J. L. Rempe, K. Y. Suh, F. B. Cheung, S. B. Kim
Nuclear Technology | Volume 161 | Number 3 | March 2008 | Pages 210-267
Technical Paper | Reactor Safety | dx.doi.org/10.13182/NT08-A3924
Articles are hosted by Taylor and Francis Online.
In-vessel retention (IVR) of core melt is a key severe-accident-management strategy adopted by some operating nuclear power plants and proposed for some advanced light water reactors (LWRs). If there were inadequate cooling during a reactor accident, a significant amount of core material could become molten and relocate to the lower head of the reactor vessel, as happened in the Three Mile Island Unit 2 accident. If it is possible to ensure that the vessel head remains intact so that relocated core materials are retained within the vessel, the enhanced safety associated with these plants can reduce concerns about containment failure and associated risk.
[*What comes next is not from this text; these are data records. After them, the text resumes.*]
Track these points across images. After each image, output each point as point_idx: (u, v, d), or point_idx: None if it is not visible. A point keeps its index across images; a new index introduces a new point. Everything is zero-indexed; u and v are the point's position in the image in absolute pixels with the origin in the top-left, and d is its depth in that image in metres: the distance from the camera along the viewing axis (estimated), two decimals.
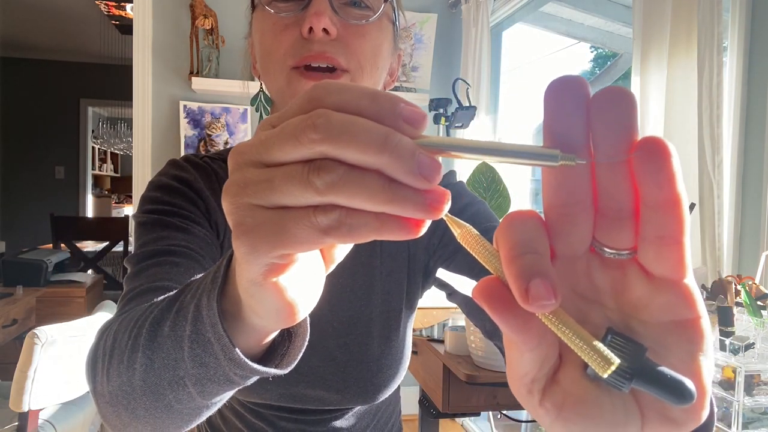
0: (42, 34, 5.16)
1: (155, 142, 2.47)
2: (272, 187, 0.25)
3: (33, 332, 1.61)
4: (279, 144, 0.25)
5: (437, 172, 0.24)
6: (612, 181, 0.24)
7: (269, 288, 0.29)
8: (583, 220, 0.25)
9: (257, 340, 0.36)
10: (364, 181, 0.24)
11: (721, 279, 1.06)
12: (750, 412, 0.92)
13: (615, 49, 2.51)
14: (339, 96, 0.24)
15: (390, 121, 0.24)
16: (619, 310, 0.26)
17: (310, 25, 0.55)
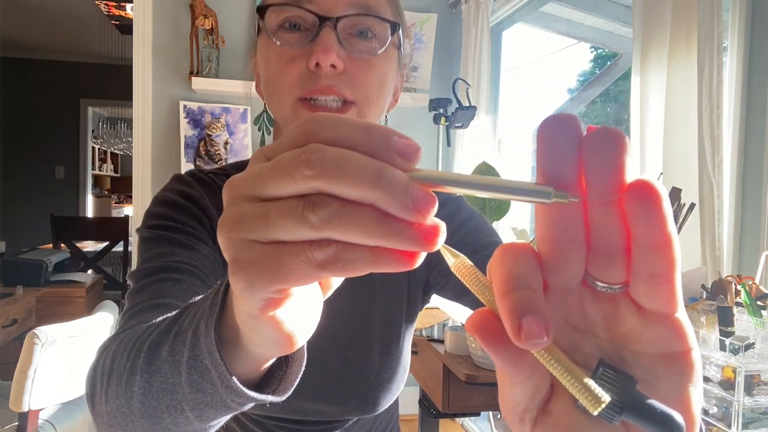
0: (42, 34, 5.16)
1: (155, 142, 2.47)
2: (267, 222, 0.25)
3: (33, 332, 1.61)
4: (273, 179, 0.25)
5: (431, 205, 0.24)
6: (604, 219, 0.24)
7: (267, 321, 0.29)
8: (576, 256, 0.25)
9: (255, 367, 0.36)
10: (358, 216, 0.24)
11: (721, 279, 1.06)
12: (750, 412, 0.92)
13: (615, 49, 2.51)
14: (332, 130, 0.24)
15: (383, 154, 0.24)
16: (612, 341, 0.26)
17: (318, 60, 0.55)
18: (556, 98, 3.00)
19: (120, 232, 3.90)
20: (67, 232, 3.84)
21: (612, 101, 2.83)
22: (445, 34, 2.68)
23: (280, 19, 0.59)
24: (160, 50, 2.46)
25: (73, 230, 3.91)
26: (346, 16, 0.58)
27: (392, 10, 0.64)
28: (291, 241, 0.25)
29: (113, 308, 1.99)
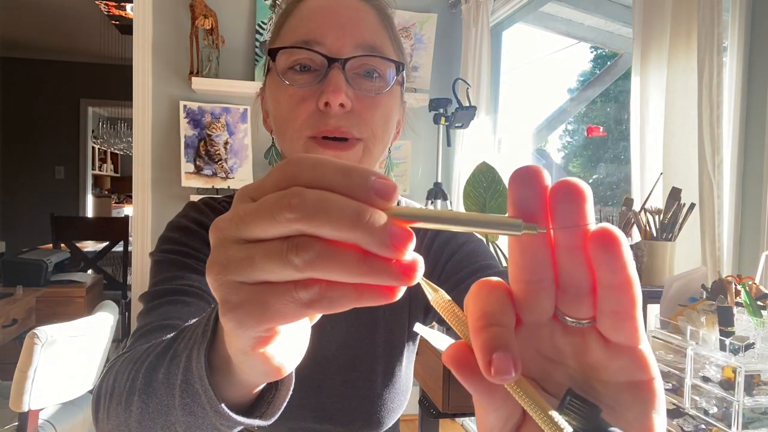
0: (42, 34, 5.16)
1: (155, 142, 2.47)
2: (253, 264, 0.26)
3: (33, 332, 1.61)
4: (257, 222, 0.26)
5: (408, 241, 0.25)
6: (571, 263, 0.26)
7: (257, 357, 0.31)
8: (546, 295, 0.27)
9: (245, 392, 0.38)
10: (340, 256, 0.25)
11: (721, 279, 1.06)
12: (750, 412, 0.92)
13: (615, 49, 2.51)
14: (312, 172, 0.26)
15: (362, 194, 0.25)
16: (581, 371, 0.28)
17: (327, 100, 0.59)
18: (556, 98, 3.00)
19: (120, 232, 3.90)
20: (67, 232, 3.84)
21: (612, 101, 2.83)
22: (445, 34, 2.68)
23: (290, 61, 0.62)
24: (160, 50, 2.46)
25: (73, 230, 3.91)
26: (353, 57, 0.61)
27: (395, 49, 0.67)
28: (277, 282, 0.27)
29: (113, 308, 1.99)
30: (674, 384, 1.08)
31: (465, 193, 1.16)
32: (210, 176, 2.43)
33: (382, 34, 0.65)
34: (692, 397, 1.00)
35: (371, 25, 0.64)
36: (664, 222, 1.38)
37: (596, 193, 3.95)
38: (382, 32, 0.65)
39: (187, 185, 2.40)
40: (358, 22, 0.63)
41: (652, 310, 1.36)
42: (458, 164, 2.46)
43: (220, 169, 2.44)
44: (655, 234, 1.40)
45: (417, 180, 2.66)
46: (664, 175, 1.45)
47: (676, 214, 1.36)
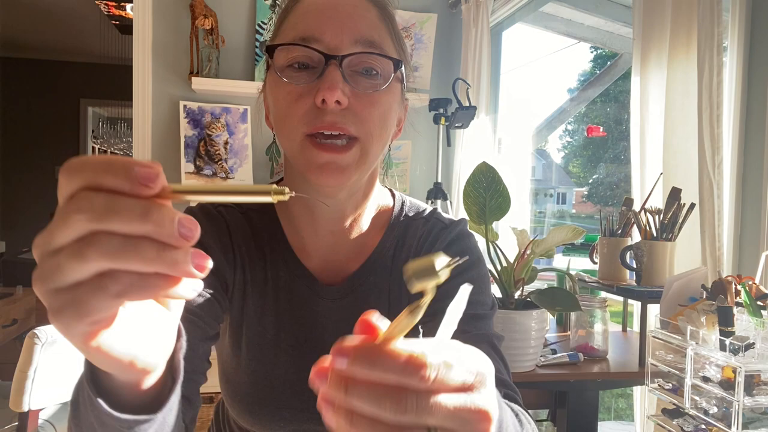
0: (42, 34, 5.15)
1: (155, 142, 2.47)
2: (60, 269, 0.28)
3: (33, 332, 1.61)
4: (57, 229, 0.29)
5: (195, 231, 0.29)
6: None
7: (94, 351, 0.32)
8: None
9: (133, 390, 0.40)
10: (137, 247, 0.28)
11: (721, 279, 1.06)
12: (750, 412, 0.92)
13: (615, 49, 2.51)
14: (80, 173, 0.29)
15: (127, 186, 0.28)
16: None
17: (323, 97, 0.58)
18: (556, 98, 3.00)
19: None
20: None
21: (612, 101, 2.83)
22: (445, 34, 2.68)
23: (288, 58, 0.62)
24: (160, 50, 2.46)
25: None
26: (350, 54, 0.60)
27: (395, 46, 0.66)
28: (86, 280, 0.29)
29: None
30: (674, 384, 1.08)
31: (465, 193, 1.16)
32: (210, 176, 2.43)
33: (382, 30, 0.64)
34: (692, 397, 1.00)
35: (371, 21, 0.64)
36: (664, 222, 1.38)
37: (596, 193, 3.95)
38: (382, 28, 0.65)
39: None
40: (358, 18, 0.62)
41: (652, 310, 1.36)
42: (458, 164, 2.46)
43: (220, 169, 2.44)
44: (655, 234, 1.40)
45: (417, 180, 2.66)
46: (664, 175, 1.45)
47: (676, 214, 1.36)
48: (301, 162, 0.62)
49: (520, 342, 1.25)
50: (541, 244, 1.26)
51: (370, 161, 0.65)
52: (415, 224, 0.76)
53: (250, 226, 0.73)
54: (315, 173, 0.61)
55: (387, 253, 0.74)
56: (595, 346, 1.39)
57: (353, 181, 0.65)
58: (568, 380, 1.31)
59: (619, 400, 3.10)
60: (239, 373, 0.72)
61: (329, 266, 0.73)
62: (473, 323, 0.68)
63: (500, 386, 0.63)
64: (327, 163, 0.61)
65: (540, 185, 4.07)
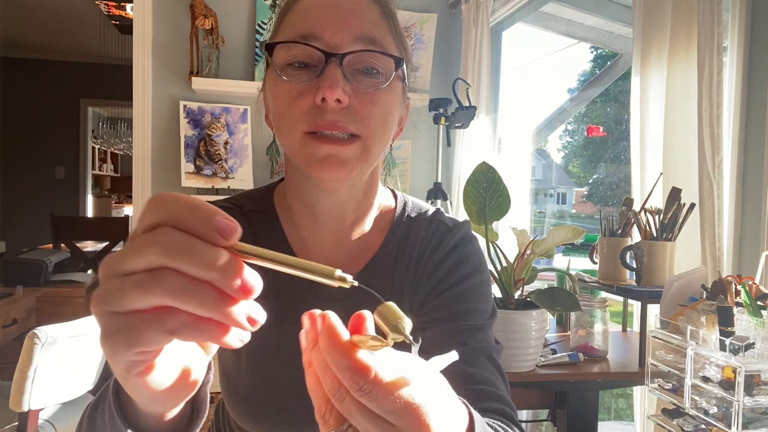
0: (42, 34, 5.15)
1: (155, 142, 2.47)
2: (123, 294, 0.30)
3: (33, 332, 1.61)
4: (129, 257, 0.30)
5: (256, 288, 0.30)
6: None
7: (133, 381, 0.34)
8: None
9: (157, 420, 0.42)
10: (196, 290, 0.29)
11: (721, 279, 1.06)
12: (750, 412, 0.92)
13: (615, 49, 2.51)
14: (167, 209, 0.30)
15: (204, 232, 0.30)
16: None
17: (324, 96, 0.58)
18: (556, 98, 3.00)
19: (120, 232, 3.90)
20: (67, 232, 3.84)
21: (612, 101, 2.83)
22: (445, 34, 2.68)
23: (288, 56, 0.61)
24: (160, 50, 2.46)
25: (73, 230, 3.90)
26: (351, 52, 0.60)
27: (397, 44, 0.65)
28: (145, 311, 0.30)
29: None
30: (674, 384, 1.08)
31: (465, 193, 1.16)
32: (210, 176, 2.43)
33: (384, 28, 0.64)
34: (692, 397, 1.00)
35: (372, 19, 0.63)
36: (664, 222, 1.38)
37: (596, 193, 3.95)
38: (384, 26, 0.64)
39: (187, 185, 2.40)
40: (359, 15, 0.62)
41: (652, 310, 1.36)
42: (458, 164, 2.46)
43: (220, 169, 2.44)
44: (655, 234, 1.40)
45: (417, 180, 2.66)
46: (664, 175, 1.45)
47: (676, 214, 1.36)
48: (302, 158, 0.61)
49: (520, 342, 1.25)
50: (541, 244, 1.26)
51: (372, 159, 0.64)
52: (417, 225, 0.76)
53: (250, 228, 0.72)
54: (316, 167, 0.60)
55: (390, 255, 0.73)
56: (595, 346, 1.39)
57: (354, 177, 0.64)
58: (568, 380, 1.31)
59: (619, 400, 3.10)
60: (240, 375, 0.71)
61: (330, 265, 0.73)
62: (472, 335, 0.67)
63: (496, 401, 0.62)
64: (328, 156, 0.60)
65: (540, 185, 4.07)
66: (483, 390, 0.62)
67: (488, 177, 1.14)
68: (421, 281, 0.72)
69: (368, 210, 0.73)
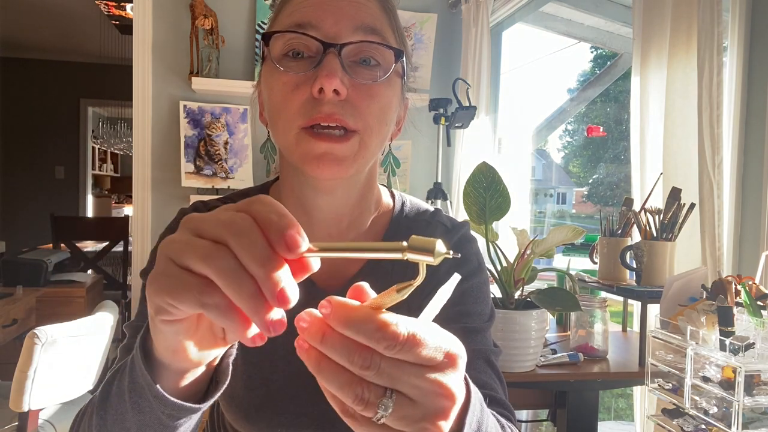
0: (42, 34, 5.15)
1: (155, 142, 2.47)
2: (184, 249, 0.33)
3: (33, 332, 1.61)
4: (206, 222, 0.33)
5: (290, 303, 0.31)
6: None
7: (156, 326, 0.37)
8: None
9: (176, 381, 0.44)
10: (240, 279, 0.31)
11: (721, 279, 1.06)
12: (750, 412, 0.92)
13: (615, 49, 2.51)
14: (262, 204, 0.33)
15: (275, 235, 0.31)
16: None
17: (321, 86, 0.56)
18: (556, 98, 3.00)
19: (120, 232, 3.90)
20: (67, 232, 3.84)
21: (612, 101, 2.83)
22: (445, 34, 2.68)
23: (285, 47, 0.60)
24: (160, 50, 2.46)
25: (73, 230, 3.90)
26: (350, 43, 0.58)
27: (396, 38, 0.64)
28: (197, 275, 0.33)
29: (113, 308, 1.99)
30: (674, 384, 1.08)
31: (465, 193, 1.16)
32: (210, 176, 2.43)
33: (383, 21, 0.62)
34: (692, 397, 1.00)
35: (372, 10, 0.61)
36: (664, 222, 1.38)
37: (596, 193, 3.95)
38: (384, 19, 0.62)
39: (187, 185, 2.40)
40: (358, 6, 0.60)
41: (652, 310, 1.36)
42: (458, 164, 2.46)
43: (220, 169, 2.44)
44: (655, 234, 1.40)
45: (417, 180, 2.66)
46: (664, 175, 1.45)
47: (676, 214, 1.36)
48: (297, 155, 0.60)
49: (520, 342, 1.25)
50: (541, 244, 1.26)
51: (369, 156, 0.62)
52: (416, 226, 0.75)
53: None
54: (311, 165, 0.58)
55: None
56: (595, 346, 1.39)
57: (351, 175, 0.62)
58: (568, 380, 1.31)
59: (619, 400, 3.10)
60: (235, 377, 0.70)
61: (327, 269, 0.70)
62: (471, 337, 0.67)
63: (494, 405, 0.62)
64: (324, 153, 0.58)
65: (540, 185, 4.07)
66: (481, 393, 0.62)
67: (488, 177, 1.14)
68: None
69: (366, 210, 0.72)
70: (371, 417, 0.32)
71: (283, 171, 0.70)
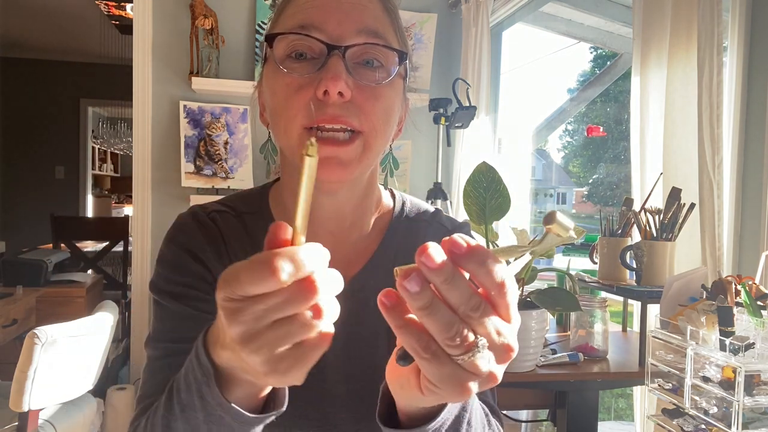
0: (42, 34, 5.15)
1: (155, 142, 2.47)
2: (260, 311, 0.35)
3: (33, 332, 1.61)
4: (264, 275, 0.34)
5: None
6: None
7: (261, 379, 0.38)
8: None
9: (250, 397, 0.46)
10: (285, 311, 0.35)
11: (721, 279, 1.06)
12: (750, 412, 0.92)
13: (615, 49, 2.51)
14: (313, 262, 0.36)
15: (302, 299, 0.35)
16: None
17: (326, 88, 0.55)
18: (556, 98, 3.00)
19: (120, 232, 3.89)
20: (67, 232, 3.84)
21: (612, 101, 2.83)
22: (445, 34, 2.68)
23: (288, 48, 0.59)
24: (160, 50, 2.46)
25: (73, 230, 3.90)
26: (354, 45, 0.58)
27: (398, 39, 0.64)
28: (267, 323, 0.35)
29: (113, 308, 1.99)
30: (674, 384, 1.08)
31: (465, 193, 1.16)
32: (210, 176, 2.43)
33: (386, 23, 0.62)
34: (692, 397, 1.00)
35: (375, 12, 0.61)
36: (664, 222, 1.38)
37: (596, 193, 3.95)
38: (386, 21, 0.62)
39: (187, 185, 2.40)
40: (361, 8, 0.60)
41: (652, 310, 1.36)
42: (458, 164, 2.46)
43: (220, 169, 2.44)
44: (655, 234, 1.40)
45: (417, 180, 2.66)
46: (664, 175, 1.45)
47: (676, 214, 1.36)
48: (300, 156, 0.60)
49: (520, 342, 1.25)
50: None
51: (373, 157, 0.62)
52: (416, 226, 0.75)
53: (245, 230, 0.71)
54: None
55: (389, 256, 0.72)
56: (595, 346, 1.39)
57: (355, 177, 0.63)
58: (568, 380, 1.31)
59: (619, 400, 3.10)
60: None
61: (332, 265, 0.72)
62: None
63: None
64: (328, 157, 0.58)
65: (540, 185, 4.07)
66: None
67: (488, 177, 1.14)
68: None
69: (367, 210, 0.72)
70: (464, 354, 0.35)
71: (284, 171, 0.70)
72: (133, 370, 2.61)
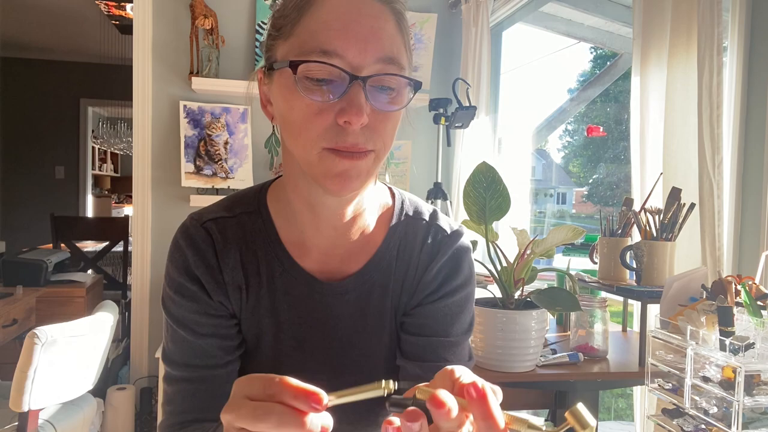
0: (42, 34, 5.15)
1: (155, 142, 2.47)
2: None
3: (33, 332, 1.61)
4: (258, 414, 0.40)
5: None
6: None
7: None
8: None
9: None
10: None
11: (721, 279, 1.06)
12: (750, 412, 0.92)
13: (615, 49, 2.51)
14: (286, 393, 0.40)
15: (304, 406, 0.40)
16: None
17: (349, 120, 0.59)
18: (556, 98, 3.00)
19: (120, 232, 3.90)
20: (67, 232, 3.84)
21: (612, 101, 2.83)
22: (445, 34, 2.68)
23: (307, 70, 0.61)
24: (160, 50, 2.46)
25: (73, 230, 3.90)
26: (375, 75, 0.61)
27: (407, 56, 0.67)
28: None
29: (113, 308, 1.99)
30: (674, 384, 1.08)
31: (465, 193, 1.16)
32: (210, 176, 2.43)
33: (400, 44, 0.65)
34: (692, 397, 1.00)
35: (391, 35, 0.63)
36: (664, 222, 1.38)
37: (596, 193, 3.95)
38: (400, 41, 0.65)
39: (187, 185, 2.40)
40: (380, 32, 0.62)
41: (652, 310, 1.36)
42: (458, 164, 2.46)
43: (220, 169, 2.44)
44: (655, 234, 1.40)
45: (417, 180, 2.66)
46: (664, 175, 1.45)
47: (676, 214, 1.36)
48: (319, 171, 0.63)
49: (520, 342, 1.25)
50: (541, 244, 1.26)
51: (379, 166, 0.67)
52: (416, 225, 0.77)
53: (243, 231, 0.73)
54: (331, 181, 0.62)
55: (390, 253, 0.75)
56: (595, 346, 1.39)
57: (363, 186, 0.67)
58: (568, 380, 1.31)
59: (619, 400, 3.10)
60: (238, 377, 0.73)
61: (329, 263, 0.74)
62: (451, 350, 0.74)
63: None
64: (345, 170, 0.62)
65: (540, 185, 4.07)
66: None
67: (488, 177, 1.14)
68: (416, 284, 0.76)
69: (369, 207, 0.74)
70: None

For example, the enhanced safety of the advanced 600 MW(electric) pressurized water reactor (AP600) designed by Westinghouse, which relied upon external reactor vessel cooling (ERVC) for IVR, resulted in the U.S. Nuclear Regulatory Commission approving the design without requiring that certain features common to existing LWRs, such as containment sprays, be safety related. Clearly, ERVC offers the potential to reduce the AP600's construction and operating costs. However, it is not clear that the ERVC proposed for the AP600 could provide sufficient heat removal for higher-power reactors [up to 1500 MW(electric)] without additional enhancements. This paper reviews efforts made and results reported regarding the enhancement of IVR in LWRs. Where appropriate, the paper identifies what additional data or analyses are needed to demonstrate that there is sufficient margin for successful IVR in high-power thermal reactors.